I also determined that constructing an XQuery map from the index data is very slow—clearly a “don’t do that” kind of thing, while constructing a JSON XML representation of the index is very fast. Not a surprising
result but worth confirming.
I’ll be refining this system as I hammer it into a server-based web application for reporting information about our entire corpus of topics as they change over time.
Cheers,
E.
_____________________________________________
Eliot Kimber
Sr Staff Content Engineer
O: 512 554 9368
M: 512 554 9368
LinkedIn | Twitter | YouTube | Facebook
From:
Christian Grün <christian.gruen@gmail.com>
Date: Monday, January 24, 2022 at 6:57 AM
To: Eliot Kimber <eliot.kimber@servicenow.com>
Cc: basex-talk@mailman.uni-konstanz.de <basex-talk@mailman.uni-konstanz.de>
Subject: Re: [basex-talk] Strategy for Persisting Maps that Contain Nodes: db:node-id()
[External Email]
> My approach is to create a separate element for each index entry, rather than creating a single element that then contains all the index entries as shown in the index construction example in the docs.

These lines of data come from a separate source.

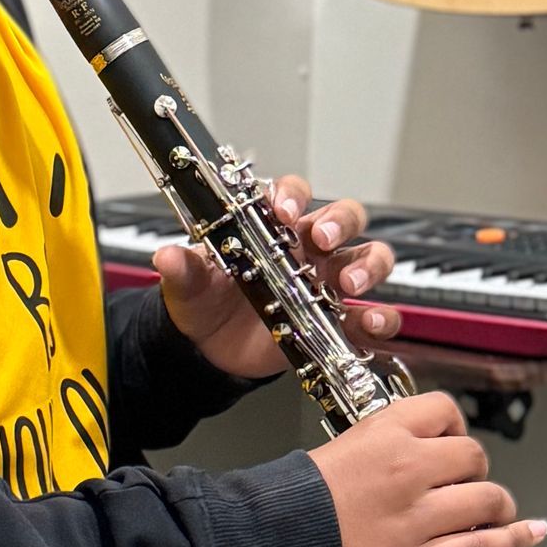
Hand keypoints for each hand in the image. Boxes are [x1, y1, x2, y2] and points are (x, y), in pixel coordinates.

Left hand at [154, 178, 400, 381]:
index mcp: (272, 229)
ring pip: (369, 257)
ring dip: (368, 266)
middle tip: (322, 240)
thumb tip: (166, 257)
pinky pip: (373, 314)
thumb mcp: (188, 286)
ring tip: (349, 284)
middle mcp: (307, 250)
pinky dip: (380, 319)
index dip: (292, 196)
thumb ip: (183, 270)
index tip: (282, 210)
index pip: (292, 195)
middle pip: (343, 217)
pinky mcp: (337, 321)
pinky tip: (369, 325)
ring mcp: (326, 283)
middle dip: (340, 223)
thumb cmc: (205, 303)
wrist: (208, 352)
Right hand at [315, 391, 546, 546]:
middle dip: (474, 470)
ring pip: (489, 499)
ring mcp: (417, 519)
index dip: (454, 428)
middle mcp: (408, 470)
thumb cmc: (295, 500)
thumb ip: (385, 443)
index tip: (450, 442)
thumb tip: (423, 448)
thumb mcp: (339, 447)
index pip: (445, 411)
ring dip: (497, 506)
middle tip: (461, 484)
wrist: (269, 542)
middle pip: (474, 455)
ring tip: (491, 512)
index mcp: (385, 434)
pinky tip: (531, 532)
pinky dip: (515, 540)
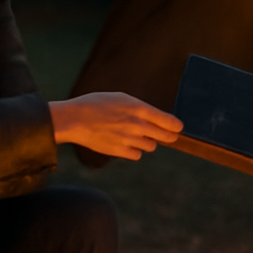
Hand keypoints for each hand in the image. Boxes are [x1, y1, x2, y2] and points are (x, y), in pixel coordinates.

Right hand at [48, 92, 182, 160]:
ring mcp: (129, 139)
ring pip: (151, 146)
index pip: (169, 122)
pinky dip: (134, 150)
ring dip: (147, 142)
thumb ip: (140, 108)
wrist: (74, 119)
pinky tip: (124, 142)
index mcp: (139, 108)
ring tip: (134, 134)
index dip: (176, 126)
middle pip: (165, 137)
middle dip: (168, 136)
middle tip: (169, 135)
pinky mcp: (120, 151)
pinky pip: (137, 155)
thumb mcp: (121, 98)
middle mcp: (137, 125)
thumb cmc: (96, 104)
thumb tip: (156, 117)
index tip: (178, 127)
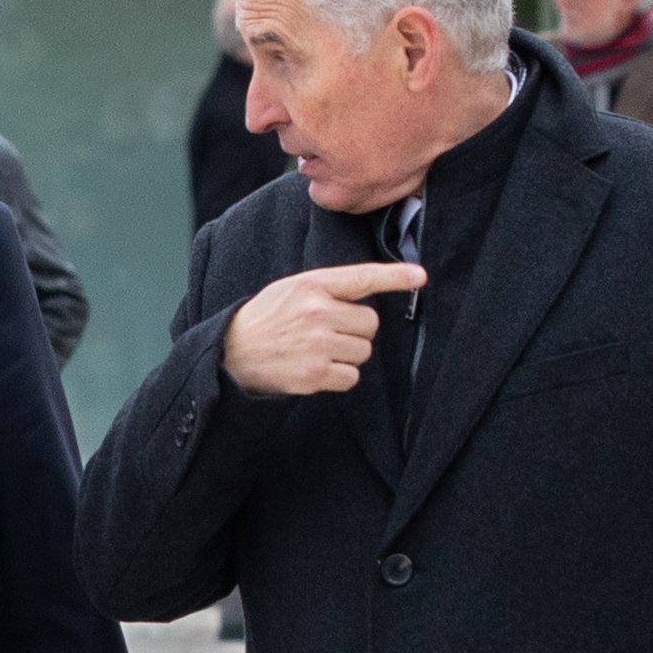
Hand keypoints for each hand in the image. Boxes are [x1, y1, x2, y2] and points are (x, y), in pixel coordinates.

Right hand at [222, 259, 424, 395]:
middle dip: (356, 331)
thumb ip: (330, 288)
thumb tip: (372, 291)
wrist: (232, 353)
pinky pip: (352, 376)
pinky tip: (316, 368)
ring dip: (348, 355)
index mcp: (312, 284)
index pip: (362, 277)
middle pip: (370, 323)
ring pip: (364, 351)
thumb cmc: (268, 319)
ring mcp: (318, 343)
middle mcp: (317, 311)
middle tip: (328, 333)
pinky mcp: (316, 373)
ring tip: (318, 350)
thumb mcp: (293, 289)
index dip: (395, 277)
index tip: (420, 276)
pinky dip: (339, 376)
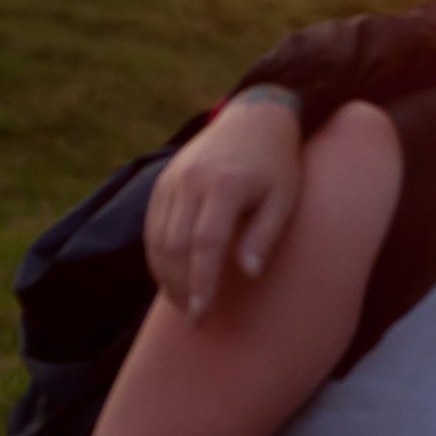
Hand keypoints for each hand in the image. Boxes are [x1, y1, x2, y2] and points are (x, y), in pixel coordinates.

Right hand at [145, 87, 302, 320]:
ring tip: (183, 303)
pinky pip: (152, 226)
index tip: (202, 314)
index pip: (205, 244)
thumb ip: (264, 235)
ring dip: (166, 277)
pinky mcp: (163, 183)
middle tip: (194, 318)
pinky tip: (171, 277)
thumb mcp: (284, 198)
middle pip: (175, 246)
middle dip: (181, 288)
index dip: (201, 283)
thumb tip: (248, 274)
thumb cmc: (277, 164)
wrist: (253, 117)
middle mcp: (191, 182)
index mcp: (224, 185)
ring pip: (158, 239)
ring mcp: (172, 181)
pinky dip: (157, 256)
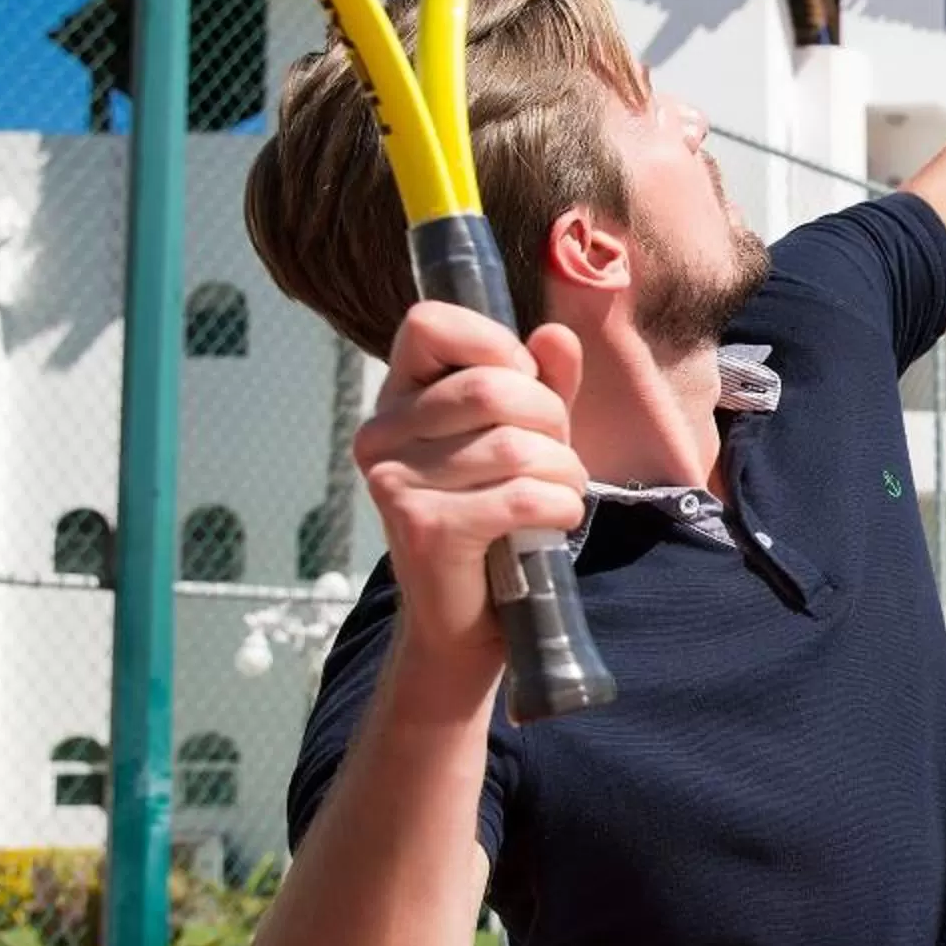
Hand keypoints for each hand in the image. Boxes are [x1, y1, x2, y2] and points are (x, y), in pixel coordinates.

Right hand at [355, 304, 589, 668]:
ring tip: (559, 494)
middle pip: (492, 386)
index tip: (524, 382)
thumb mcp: (527, 436)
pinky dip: (560, 507)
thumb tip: (554, 335)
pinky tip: (555, 521)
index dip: (494, 343)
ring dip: (564, 473)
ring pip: (516, 447)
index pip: (430, 323)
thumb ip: (543, 383)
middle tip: (556, 456)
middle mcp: (381, 433)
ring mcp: (394, 480)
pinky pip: (521, 497)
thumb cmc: (498, 516)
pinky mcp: (422, 528)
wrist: (466, 621)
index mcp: (398, 397)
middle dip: (552, 420)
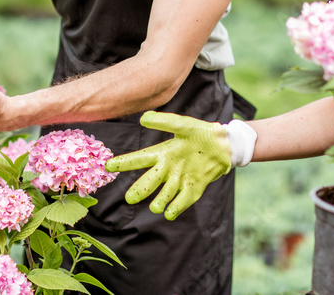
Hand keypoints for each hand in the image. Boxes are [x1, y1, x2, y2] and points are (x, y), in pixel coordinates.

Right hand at [104, 111, 231, 219]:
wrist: (224, 145)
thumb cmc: (201, 133)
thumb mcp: (183, 125)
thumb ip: (164, 122)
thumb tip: (142, 119)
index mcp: (163, 153)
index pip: (141, 159)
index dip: (125, 162)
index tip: (109, 166)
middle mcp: (169, 168)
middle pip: (151, 181)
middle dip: (141, 190)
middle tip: (129, 198)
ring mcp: (181, 180)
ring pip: (166, 193)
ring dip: (160, 200)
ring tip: (155, 208)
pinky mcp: (194, 188)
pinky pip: (184, 199)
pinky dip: (177, 207)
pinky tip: (169, 214)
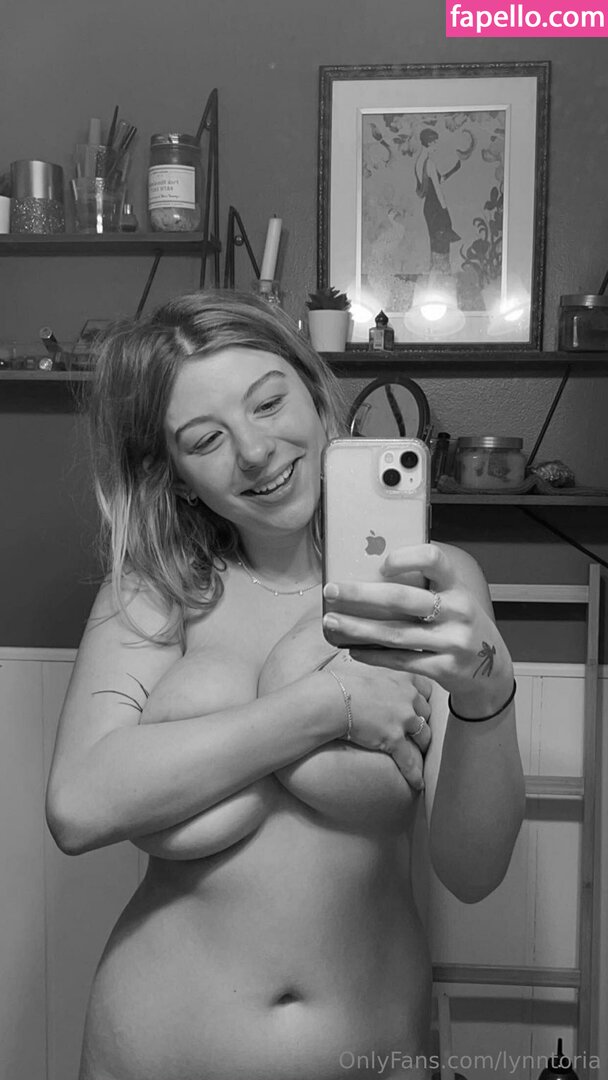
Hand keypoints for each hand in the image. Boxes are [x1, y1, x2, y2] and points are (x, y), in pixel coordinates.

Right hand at [321, 652, 431, 789]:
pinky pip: (409, 761)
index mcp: (402, 679)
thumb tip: (371, 683)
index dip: (424, 700)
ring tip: (420, 756)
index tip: (422, 707)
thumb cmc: (342, 685)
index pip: (426, 688)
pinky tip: (418, 784)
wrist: (332, 699)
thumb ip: (378, 679)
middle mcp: (408, 697)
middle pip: (426, 713)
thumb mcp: (366, 673)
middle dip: (423, 723)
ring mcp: (403, 718)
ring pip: (424, 736)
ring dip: (422, 746)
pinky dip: (414, 774)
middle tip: (418, 732)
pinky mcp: (394, 738)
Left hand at [323, 542, 513, 718]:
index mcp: (457, 587)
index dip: (405, 558)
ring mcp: (452, 643)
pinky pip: (400, 661)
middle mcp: (458, 612)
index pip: (434, 560)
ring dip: (358, 627)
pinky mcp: (444, 669)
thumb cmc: (460, 626)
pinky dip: (373, 655)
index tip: (380, 564)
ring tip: (332, 621)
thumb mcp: (453, 601)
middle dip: (361, 593)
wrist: (491, 671)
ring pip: (395, 634)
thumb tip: (368, 577)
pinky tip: (352, 649)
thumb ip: (424, 589)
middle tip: (331, 589)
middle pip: (402, 599)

You mean you don’t group the nodes by the index key, as shown in the
docs? That should be fine as well. If the entries are grouped, a
single element may get larger, but the overall number of nodes to be
added or replaced will be smaller. If single entries need to be
updated in your scenario (e.g. because the key changes), grouping
might not be the solution, though.
There are usually various solutions for achieving the same goal. The
presented example is fairly simple indeed (most or our index
structures in real-world applications are certainly more complex). I
guess that 16 GB should be more than sufficient for a 70 MB index
database, but feel free to share your experiences.